A mistake by many investors is to have most, if not all, of their money invested in the UK, be that through buy to let properties or a UK biased stock market portfolio.
The FTSE 100 is home to large companies that derive their earnings outside of the UK, in fact, approximately 30% of the revenues of companies listed in the index come from outside of the UK.
However, to invest solely in the UK is to miss out on opportunities from around the globe. On a market capitalisation weighted basis (that means adding up the total value of all shares of every company in an index), the UK market makes up only 7% of the $83trn total*. The US is by far the largest, making up over 50% of the global total.

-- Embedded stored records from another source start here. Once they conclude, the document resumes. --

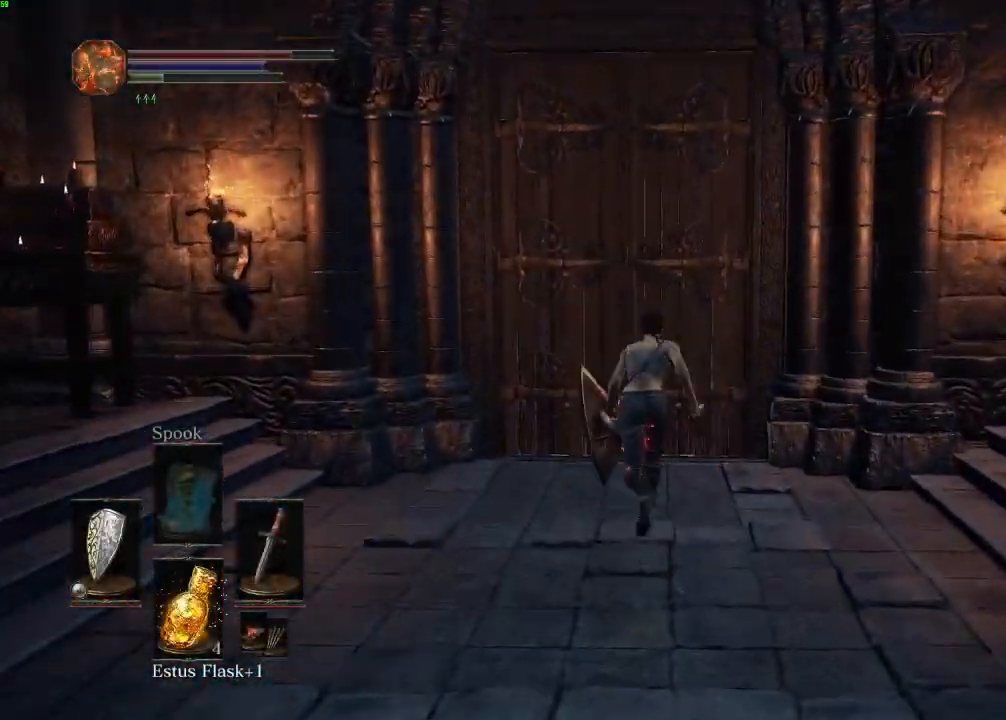
{"keys": ["e", "w"], "mouse": [], "events": [[383, "space", "up"], [433, "e", "down"]]}
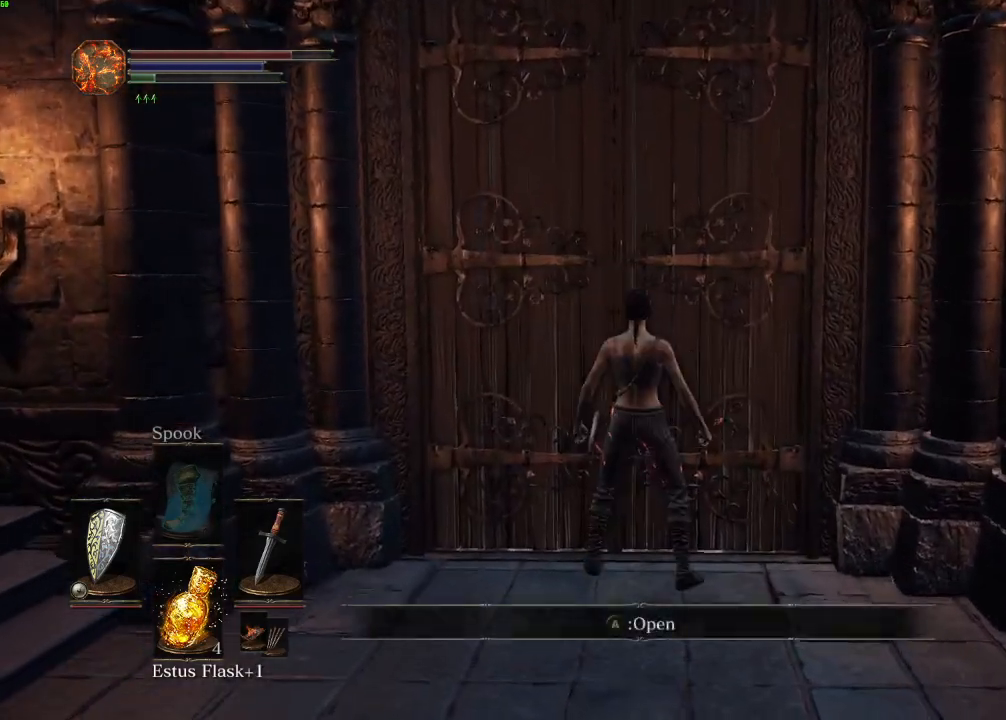
{"keys": [], "mouse": []}
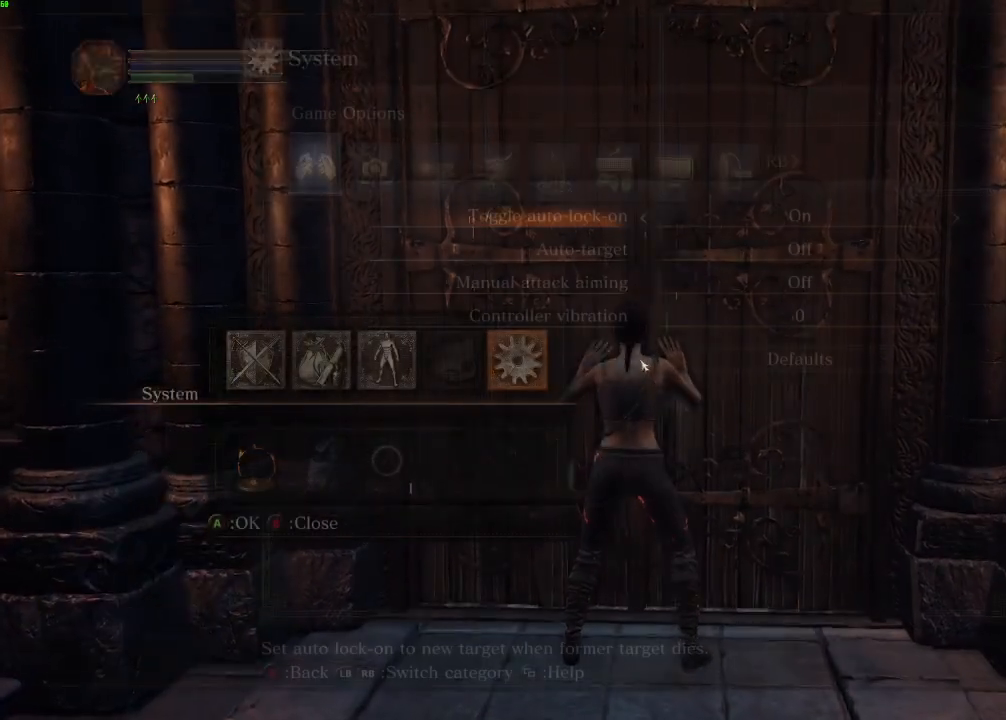
{"keys": [], "mouse": []}
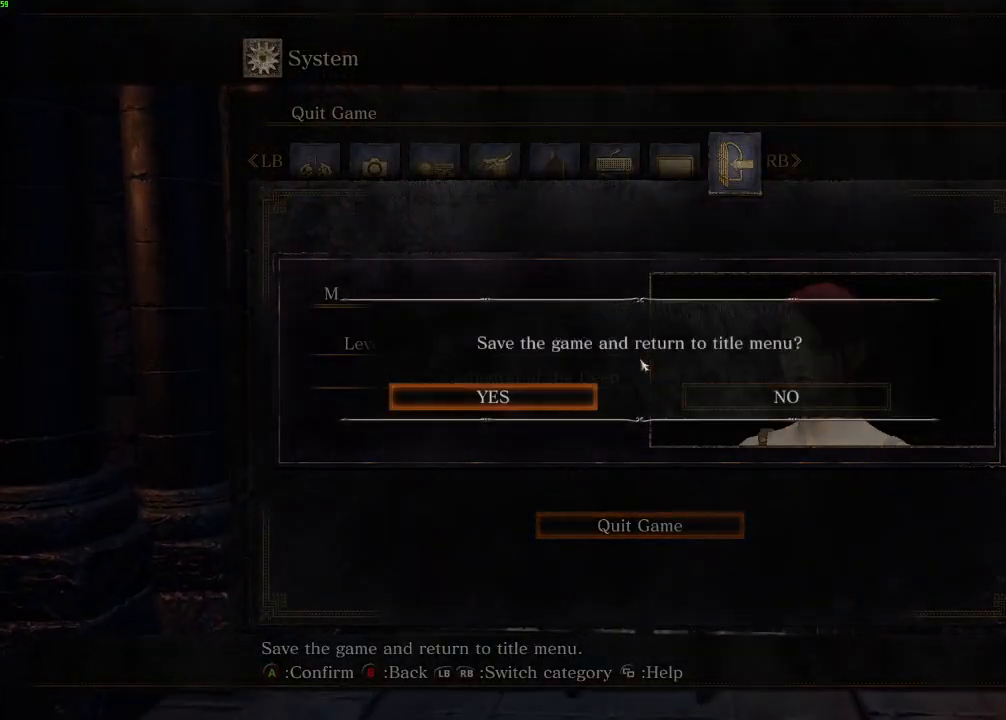
{"keys": ["e"], "mouse": [], "events": [[50, "e", "down"], [133, "e", "up"], [233, "e", "down"], [317, "e", "up"], [417, "e", "down"]]}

The benefits of investing in globally diverse stock markets are twofold:
- It protects you from the downside risk of the UK stock markets doing particularly poorly.
- You don’t have the opportunity cost of missing out when other stock markets generate higher returns.
By investing across markets it is possible to benefit from higher returns without the same level of downside risk. This diversification benefit is referred to as the only free lunch in investing.
Randomness of Returns
As the patchwork quilt of stock market returns shows below**, there is no predictable pattern of which market will perform best or worst in any given year. So, rather than trying to guess, it is far better to be in all of them (click image to enlarge).
By investing globally you can rest easy knowing that your money is still working for you, even when you are sleeping.